START EXTRACTED MATERIAL

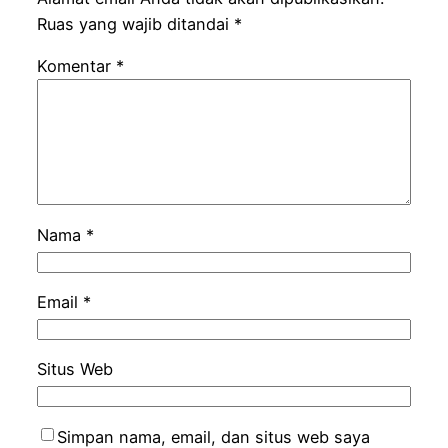
Ruas yang wajib ditandai
*
Komentar
*
Nama
*
Email
*
Situs Web
Simpan nama, email, dan situs web saya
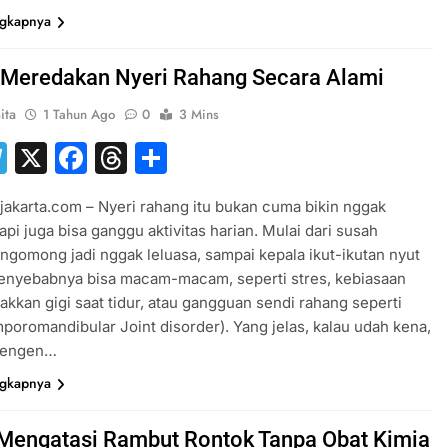
ngkapnya
 Meredakan Nyeri Rahang Secara Alami
ita
1 Tahun Ago
0
3 Mins
hatsApp
Telegram
X
Facebook
Threads
Share
jakarta.com – Nyeri rahang itu bukan cuma bikin nggak
api juga bisa ganggu aktivitas harian. Mulai dari susah
ngomong jadi nggak leluasa, sampai kepala ikut-ikutan nyut
Penyebabnya bisa macam-macam, seperti stres, kebiasaan
kkan gigi saat tidur, atau gangguan sendi rahang seperti
oromandibular Joint disorder). Yang jelas, kalau udah kena,
pengen…
ngkapnya
 Mengatasi Rambut Rontok Tanpa Obat Kimia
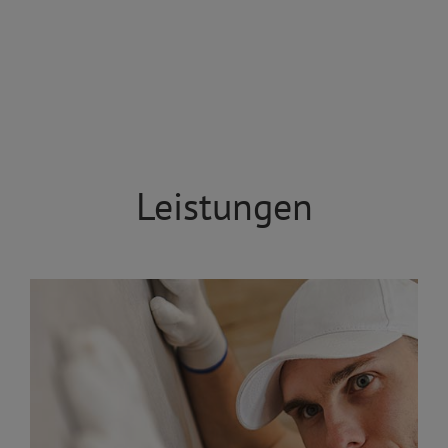
Leistungen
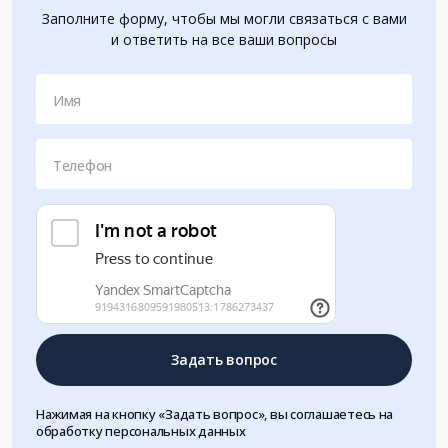
Заполните форму, чтобы мы могли связаться с вами
и ответить на все ваши вопросы
Имя
Телефон
Задать вопрос
Нажимая на кнопку «Задать вопрос», вы соглашаетесь на
обработку персональных данных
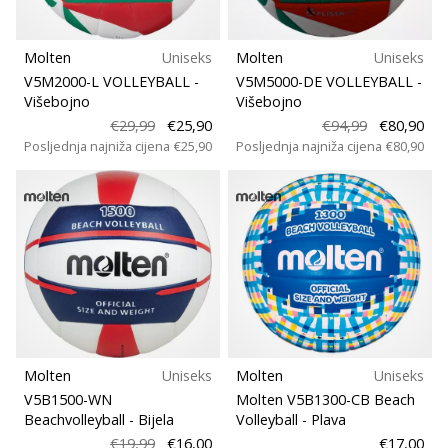
Molten
Uniseks
Molten
Uniseks
V5M2000-L VOLLEYBALL
-
V5M5000-DE VOLLEYBALL
-
Višebojno
Višebojno
€29,99
€25,90
€94,99
€80,90
Posljednja najniža cijena
€25,90
Posljednja najniža cijena
€80,90
Molten
Uniseks
Molten
Uniseks
V5B1500-WN
Molten V5B1300-CB Beach
Beachvolleyball
- Bijela
Volleyball
- Plava
€19,99
€16,00
€17,00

END EXTRACTED MATERIAL

Count up the lines of the data that include "nggak". Reply with a number only.

▶ [WRITTEN ANSWER]
2